= Tâche à réaliser =
Pouvez-vous recopier mot pour mot, dans le passage ci-dessous sur l'Œdipe Roi de Pasolini, tout ce qui va de « Mais, thématiquement aussi, le » jusqu'à « l’unité familiale bourgeoisie. » ?

= Passage =
«Hélas ! Qu’il est terrible de savoir, quand le savoir ne sert de rien à celui qui le possède !»
— Œdipe Roi (Sophocle)
Bien que cette adaptation italienne d’Œdipe Roi soit largement fidèle au texte de Sophocle, le film appartient complètement à son réalisateur Pier Paolo Pasolini. Tout d’abord, c’est un œuvre stylistiquement harmonieux avec des autres films de Pasolini, dans ses choix esthétiques très particuliers : la symétrie des compositions du plan, les intertitres qui verbalisent des pensées des personnages, l’accent sur l’artificialité théâtrale de la mise en scène, le montage déboussolant et non conventionnel, le penchant pour représenter les gestes, coutumes et rituels indigènes, l’utilisation des acteurs non professionnels pour l’interprétation et la prédominance des plans d’ensembles qui diminue les personnages et leurs actions éphémères par rapport à la permanence de la nature.
Mais, thématiquement aussi, le film est fortement lié aux autres films du cinéaste. Pasolini trouve dans le mythe d’Œdipe une subversion du système de famille. Pour lui, la famille bourgeoisie, en marchant sous l’autorité patriarcale et en réprimant des pensées individuelles et des désirs errants, est véritablement la fondation du système capitaliste exploiteur et se trouve à la racine de la malaise spirituelle moderne. Dans Théorème (1968), l’atomisation de la famille en individus correspond à la dissolution et cession de l’usine aux ouvriers, tandis que, dans Porcherie (1969), la perpétuation de l’industrie dépend de la maintenance de la famille. Vouloir faire tomber capitalisme, selon Pasolini le gauchiste radical, c’est vouloir faire tomber l’unité familiale bourgeoisie.
En conséquence, Œdipe Roi accentue le conflit entre l’Etat et la Famille déjà présent dans les pièces de Sophocle. La sphère privée et la sphère publique sont toujours en guerre dans ce film. Tous ce qui se passe dans la vie privée d’Œdipe impacte le bien-être de sa ville Thèbes. La scène importante où Œdipe découvert la vérité de ses origines, se déroulant à l’intérieur du palais dans le texte original, est transplantée à l’extérieur dans le film. Chaque fois qu’il fait l’amour à sa femme/mère Jocaste dans sa chambre, Pasolini le juxtapose avec le ravage de la peste à Thèbes, l’implication étant que la ville subit la punition divine pour le pêche grave de son roi. Le crime d’Œdipe le roi c’est justement le crime d’Œdipe le fils. Le privé est tout à fait politique dans les films de Pasolini.

= Données fournies =

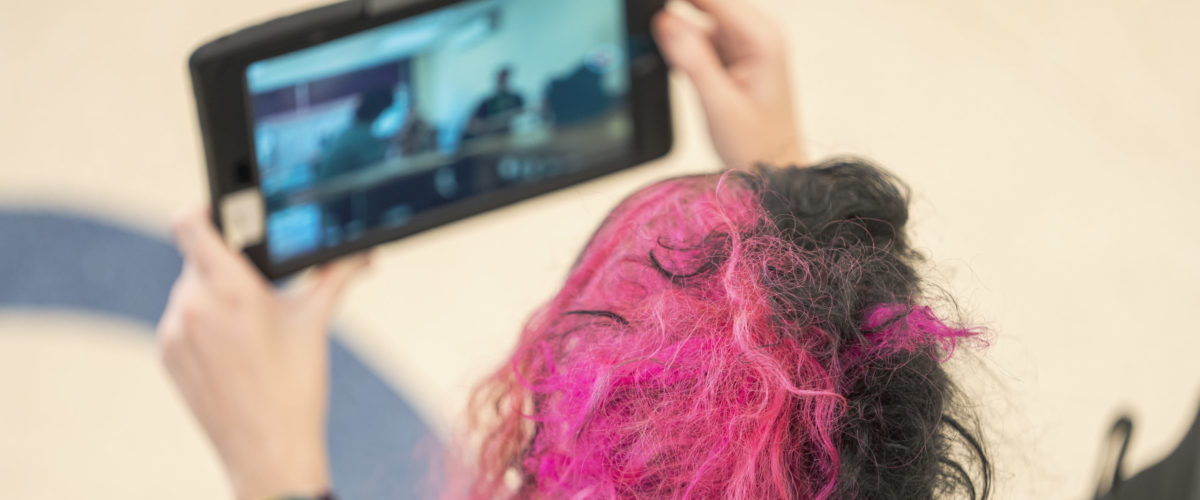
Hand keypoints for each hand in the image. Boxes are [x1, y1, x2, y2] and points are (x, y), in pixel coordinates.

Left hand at [157, 209, 368, 499]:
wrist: (269, 450)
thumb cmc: (297, 387)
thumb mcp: (316, 322)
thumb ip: (336, 277)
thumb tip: (364, 254)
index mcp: (230, 288)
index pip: (190, 223)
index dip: (204, 209)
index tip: (222, 211)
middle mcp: (193, 304)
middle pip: (198, 258)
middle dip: (227, 265)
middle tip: (258, 284)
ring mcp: (175, 332)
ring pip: (190, 290)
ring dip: (214, 295)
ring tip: (250, 325)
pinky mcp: (168, 356)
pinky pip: (181, 321)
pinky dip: (203, 324)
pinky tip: (234, 349)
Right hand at [653, 0, 807, 169]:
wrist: (772, 167)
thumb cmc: (757, 144)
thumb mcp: (720, 106)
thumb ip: (693, 61)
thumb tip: (667, 21)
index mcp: (761, 38)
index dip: (677, 1)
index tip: (651, 6)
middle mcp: (756, 33)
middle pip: (705, 1)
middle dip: (676, 15)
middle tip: (678, 63)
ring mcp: (742, 41)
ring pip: (697, 16)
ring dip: (679, 32)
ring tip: (692, 79)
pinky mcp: (730, 53)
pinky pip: (698, 35)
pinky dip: (684, 47)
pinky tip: (687, 72)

= Résultat =
Mais, thématiquement aussi, le film est fortement lié aux autres films du cinéaste. Pasolini trouve dans le mythe d’Œdipe une subversion du système de famille. Pour lui, la famille bourgeoisie, en marchant sous l’autorité patriarcale et en réprimant des pensées individuelles et des désirs errants, est véritablement la fondation du système capitaliste exploiteur et se trouve à la racine de la malaise spirituelle moderne. Dans Théorème (1968), l’atomisation de la famille en individus correspond à la dissolution et cession de l’usine aux ouvriers, tandis que, dans Porcherie (1969), la perpétuation de l’industrie dépend de la maintenance de la famille. Vouloir faire tomber capitalisme, selon Pasolini le gauchiste radical, c’est vouloir faire tomber l’unité familiale bourgeoisie.